[HOW TO COMPLETE THIS TASK] Retype, word for word, the part of the mechanistic interpretability text below that begins with "And when I say" and ends after "lines of thinking).".
--- SELECTED TEXT ---
And when I say that "interesting semantic features exist in superposition", what I really mean is that we have evidence for hypothesis 2a [edited, originally said 2b, which is a typo]. Namely, when we're looking for unsupervised ways to get such features, it turns out that enforcing sparsity (and doing an SAE) gives better interp scores than doing PCA. I think this is pretty strong evidence!
Thank you for the great response, and the (undeserved) praise of my criticism. I think it's really good that you're embracing the slightly unorthodox positions of sticking to ambitious convictions and acknowledging that this is unorthodox. I also really like your (a)-(d) (and agree that many of the adherents of the fields you list would benefit from similar lines of thinking).
I think we largely agree, and much of our disagreement probably boils down to where we draw the boundary between “mechanistic interpretability” and “other”. In particular, I fully agree with the first zoom level in your post, and with the causal structure of much of the rest of the diagram -- in particular, I like your notions of alignment robustness and mechanism distinction (the latter of which I think is original to ARC) and I think they may be central in a good alignment scenario. I also think that some notion of LPE should be present. I have some reservations about ELK as ARC envisions it (also of the “too much backchaining” variety), but think that the first-order insights there are valuable.
I think the core cruxes we have are:
You write "Mechanistic interpretability has so far yielded very little in the way of beating baselines at downstream tasks". If I understand this correctly, you're saying it hasn't yet led to engineering improvements, either in capabilities or in "prosaic alignment" (at least compared to baselines like RLHF or "more compute").
--- EXCERPTED DATA ---
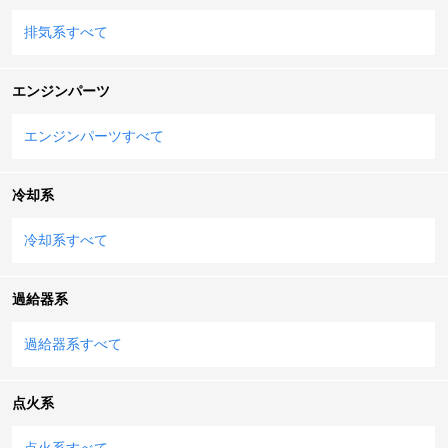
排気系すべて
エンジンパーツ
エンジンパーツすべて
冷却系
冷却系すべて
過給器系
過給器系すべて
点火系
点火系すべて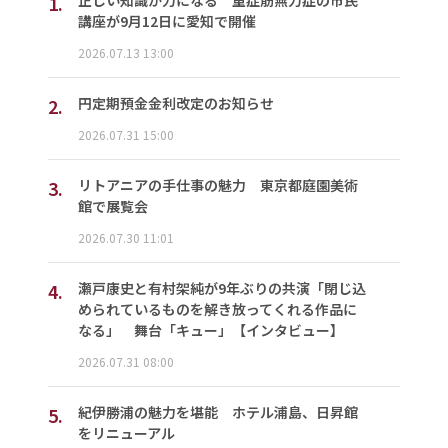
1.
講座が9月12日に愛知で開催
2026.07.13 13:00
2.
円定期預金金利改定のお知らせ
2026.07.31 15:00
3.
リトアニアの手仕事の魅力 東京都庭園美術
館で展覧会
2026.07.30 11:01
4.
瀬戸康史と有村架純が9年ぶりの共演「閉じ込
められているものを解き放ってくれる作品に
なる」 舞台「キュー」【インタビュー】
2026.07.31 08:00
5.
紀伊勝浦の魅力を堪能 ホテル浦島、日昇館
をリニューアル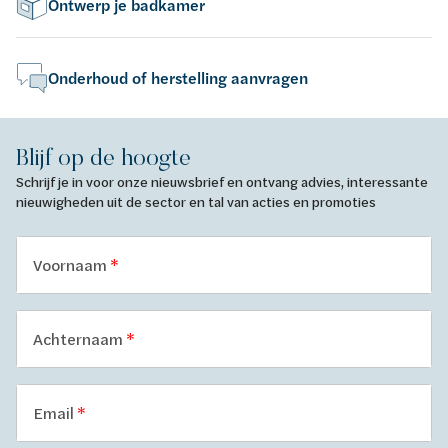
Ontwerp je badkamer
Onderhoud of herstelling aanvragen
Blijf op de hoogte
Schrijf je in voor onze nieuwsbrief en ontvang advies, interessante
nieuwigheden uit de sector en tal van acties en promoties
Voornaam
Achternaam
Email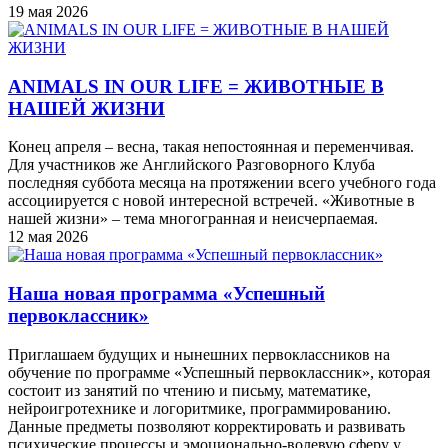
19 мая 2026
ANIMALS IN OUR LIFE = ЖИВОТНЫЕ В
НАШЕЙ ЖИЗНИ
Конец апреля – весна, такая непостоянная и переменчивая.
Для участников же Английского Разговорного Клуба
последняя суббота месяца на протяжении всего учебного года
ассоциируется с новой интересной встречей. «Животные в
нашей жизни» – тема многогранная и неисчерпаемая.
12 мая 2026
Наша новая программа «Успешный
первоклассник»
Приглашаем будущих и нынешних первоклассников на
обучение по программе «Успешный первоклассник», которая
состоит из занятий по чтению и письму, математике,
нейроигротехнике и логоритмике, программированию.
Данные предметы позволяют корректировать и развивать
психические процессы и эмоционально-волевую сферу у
---
--- EXCERPTED DATA ---
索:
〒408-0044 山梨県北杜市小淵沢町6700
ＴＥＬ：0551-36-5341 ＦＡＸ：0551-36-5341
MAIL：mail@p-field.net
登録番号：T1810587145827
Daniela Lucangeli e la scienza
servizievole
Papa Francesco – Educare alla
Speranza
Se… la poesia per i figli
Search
---
[ANSWER FOR THE TASK]
And when I say that "interesting semantic features exist in superposition", what I really mean is that we have evidence for hypothesis 2a [edited, originally said 2b, which is a typo]. Namely, when we're looking for unsupervised ways to get such features, it turns out that enforcing sparsity (and doing an SAE) gives better interp scores than doing PCA. I think this is pretty strong evidence!
Thank you for the great response, and the (undeserved) praise of my criticism. I think it's really good that you're embracing the slightly unorthodox positions of sticking to ambitious convictions and acknowledging that this is unorthodox. I also really like your (a)-(d) (and agree that many of the adherents of the fields you list would benefit from similar lines of thinking).